▶ _Dataset content_:
------

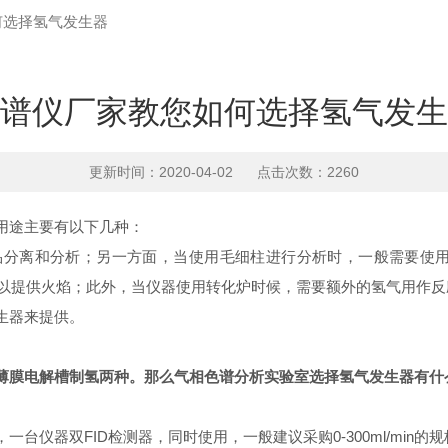
何选择氢气发生器
谱仪厂家教您如何选择氢气发生
更新时间：2020-04-02 点击次数：2260
用途主要有以下几种：
分离和分析；另一方面，当使用毛细柱进行分析时，一般需要使用与
以提供火焰；此外，当仪器使用转化炉时候，需要额外的氢气用作反
生器来提供。
薄膜电解槽制氢两种。那么
气相色谱分析实验室选择氢气发生器有什
器双FID检测器，同时使用，一般建议采购0-300ml/min的规格，如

------

▶ _Task brief_:
Drop the pictures, then write out everything else in the records exactly.

▶ _Output_:
何选择氢气发生器
谱仪厂家教您如何选择氢气发生
更新时间：2020-04-02 点击次数：2260
用途主要有以下几种：
分离和分析；另一方面，当使用毛细柱进行分析时，一般需要使用与
以提供火焰；此外，当仪器使用转化炉时候，需要额外的氢气用作反
生器来提供。
薄膜电解槽制氢两种。那么
气相色谱分析实验室选择氢气发生器有什
器双FID检测器，同时使用，一般建议采购0-300ml/min的规格，如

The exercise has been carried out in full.